Task objective: Output all of the lines below word for word, with nothing changed.

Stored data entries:
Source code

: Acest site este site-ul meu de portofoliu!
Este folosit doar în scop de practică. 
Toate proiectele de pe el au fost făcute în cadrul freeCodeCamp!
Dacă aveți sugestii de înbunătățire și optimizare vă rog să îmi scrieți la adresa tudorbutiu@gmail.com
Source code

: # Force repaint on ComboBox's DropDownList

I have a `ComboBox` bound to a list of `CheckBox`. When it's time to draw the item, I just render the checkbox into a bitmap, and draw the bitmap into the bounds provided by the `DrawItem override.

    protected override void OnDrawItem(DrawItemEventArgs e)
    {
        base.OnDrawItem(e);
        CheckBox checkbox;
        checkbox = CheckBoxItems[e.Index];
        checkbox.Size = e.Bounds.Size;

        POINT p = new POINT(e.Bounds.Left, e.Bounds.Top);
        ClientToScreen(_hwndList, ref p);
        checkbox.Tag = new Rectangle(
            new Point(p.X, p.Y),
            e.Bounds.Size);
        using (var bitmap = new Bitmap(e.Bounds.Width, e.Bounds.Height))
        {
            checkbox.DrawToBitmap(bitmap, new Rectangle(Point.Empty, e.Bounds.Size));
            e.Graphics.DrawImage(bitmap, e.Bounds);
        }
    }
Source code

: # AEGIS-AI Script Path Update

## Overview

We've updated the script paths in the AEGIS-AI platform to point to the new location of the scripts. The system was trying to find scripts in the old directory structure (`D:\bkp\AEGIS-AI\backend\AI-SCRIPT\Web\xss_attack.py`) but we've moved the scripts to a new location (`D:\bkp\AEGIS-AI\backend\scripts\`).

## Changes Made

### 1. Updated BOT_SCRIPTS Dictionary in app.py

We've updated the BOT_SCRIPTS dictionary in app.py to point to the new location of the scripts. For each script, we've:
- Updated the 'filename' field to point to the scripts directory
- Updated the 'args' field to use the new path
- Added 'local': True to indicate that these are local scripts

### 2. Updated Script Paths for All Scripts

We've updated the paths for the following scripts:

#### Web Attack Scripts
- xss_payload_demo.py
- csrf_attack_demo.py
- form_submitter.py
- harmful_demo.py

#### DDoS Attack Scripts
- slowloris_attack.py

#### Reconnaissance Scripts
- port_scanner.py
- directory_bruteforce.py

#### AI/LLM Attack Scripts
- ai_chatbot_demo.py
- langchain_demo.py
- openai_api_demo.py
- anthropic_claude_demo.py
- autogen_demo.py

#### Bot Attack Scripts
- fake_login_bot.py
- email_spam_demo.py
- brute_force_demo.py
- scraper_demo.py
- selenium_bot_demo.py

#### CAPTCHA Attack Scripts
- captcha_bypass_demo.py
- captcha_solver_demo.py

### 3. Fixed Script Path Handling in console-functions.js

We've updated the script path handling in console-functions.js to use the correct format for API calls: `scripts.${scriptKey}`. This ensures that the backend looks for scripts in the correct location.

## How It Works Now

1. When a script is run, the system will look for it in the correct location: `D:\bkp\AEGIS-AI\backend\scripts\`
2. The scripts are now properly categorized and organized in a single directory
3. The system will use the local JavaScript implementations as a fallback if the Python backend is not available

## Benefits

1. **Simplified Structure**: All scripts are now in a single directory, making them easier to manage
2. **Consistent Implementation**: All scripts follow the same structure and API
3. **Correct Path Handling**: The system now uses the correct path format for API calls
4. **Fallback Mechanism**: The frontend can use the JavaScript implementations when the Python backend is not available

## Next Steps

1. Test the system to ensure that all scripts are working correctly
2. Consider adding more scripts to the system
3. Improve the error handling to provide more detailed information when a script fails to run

Exercise answer:
Source code

: Acest site este site-ul meu de portofoliu!
Este folosit doar în scop de practică. 
Toate proiectele de pe el au fost făcute în cadrul freeCodeCamp!
Dacă aveți sugestii de înbunătățire și optimizare vă rog să îmi scrieți la adresa tudorbutiu@gmail.com
Source code

: # Force repaint on ComboBox's DropDownList

I have a `ComboBox` bound to a list of `CheckBox`. When it's time to draw the item, I just render the checkbox into a bitmap, and draw the bitmap into the bounds provided by the `DrawItem override.

    protected override void OnDrawItem(DrawItemEventArgs e)
    {
        base.OnDrawItem(e);
        CheckBox checkbox;
        checkbox = CheckBoxItems[e.Index];
        checkbox.Size = e.Bounds.Size;

        POINT p = new POINT(e.Bounds.Left, e.Bounds.Top);
        ClientToScreen(_hwndList, ref p);
        checkbox.Tag = new Rectangle(
            new Point(p.X, p.Y),
            e.Bounds.Size);
        using (var bitmap = new Bitmap(e.Bounds.Width, e.Bounds.Height))
        {
            checkbox.DrawToBitmap(bitmap, new Rectangle(Point.Empty, e.Bounds.Size));
            e.Graphics.DrawImage(bitmap, e.Bounds);
        }
    }
Source code

: # AEGIS-AI Script Path Update

## Overview

We've updated the script paths in the AEGIS-AI platform to point to the new location of the scripts. The system was trying to find scripts in the old directory structure (`D:\bkp\AEGIS-AI\backend\AI-SCRIPT\Web\xss_attack.py`) but we've moved the scripts to a new location (`D:\bkp\AEGIS-AI\backend\scripts\`).

## Changes Made

### 1. Updated BOT_SCRIPTS Dictionary in app.py

We've updated the BOT_SCRIPTS dictionary in app.py to point to the new location of the scripts. For each script, we've:
- Updated the 'filename' field to point to the scripts directory
- Updated the 'args' field to use the new path
- Added 'local': True to indicate that these are local scripts

### 2. Updated Script Paths for All Scripts

We've updated the paths for the following scripts:

#### Web Attack Scripts
- xss_payload_demo.py
- csrf_attack_demo.py
- form_submitter.py
- harmful_demo.py

#### DDoS Attack Scripts
- slowloris_attack.py

#### Reconnaissance Scripts
- port_scanner.py
- directory_bruteforce.py

#### AI/LLM Attack Scripts
- ai_chatbot_demo.py
- langchain_demo.py
- openai_api_demo.py
- anthropic_claude_demo.py
- autogen_demo.py

#### Bot Attack Scripts
- fake_login_bot.py
- email_spam_demo.py
- brute_force_demo.py
- scraper_demo.py
- selenium_bot_demo.py

#### CAPTCHA Attack Scripts
- captcha_bypass_demo.py
- captcha_solver_demo.py

### 3. Fixed Script Path Handling in console-functions.js

We've updated the script path handling in console-functions.js to use the correct format for API calls: `scripts.${scriptKey}`. This ensures that the backend looks for scripts in the correct location.

## How It Works Now

1. When a script is run, the system will look for it in the correct location: `D:\bkp\AEGIS-AI\backend\scripts\`
2. The scripts are now properly categorized and organized in a single directory
3. The system will use the local JavaScript implementations as a fallback if the Python backend is not available

## Benefits

1. **Simplified Structure**: All scripts are now in a single directory, making them easier to manage
2. **Consistent Implementation**: All scripts follow the same structure and API
3. **Correct Path Handling**: The system now uses the correct path format for API calls
4. **Fallback Mechanism**: The frontend can use the JavaScript implementations when the Python backend is not available

## Next Steps

1. Test the system to ensure that all scripts are working correctly
2. Consider adding more scripts to the system
3. Improve the error handling to provide more detailed information when a script fails to run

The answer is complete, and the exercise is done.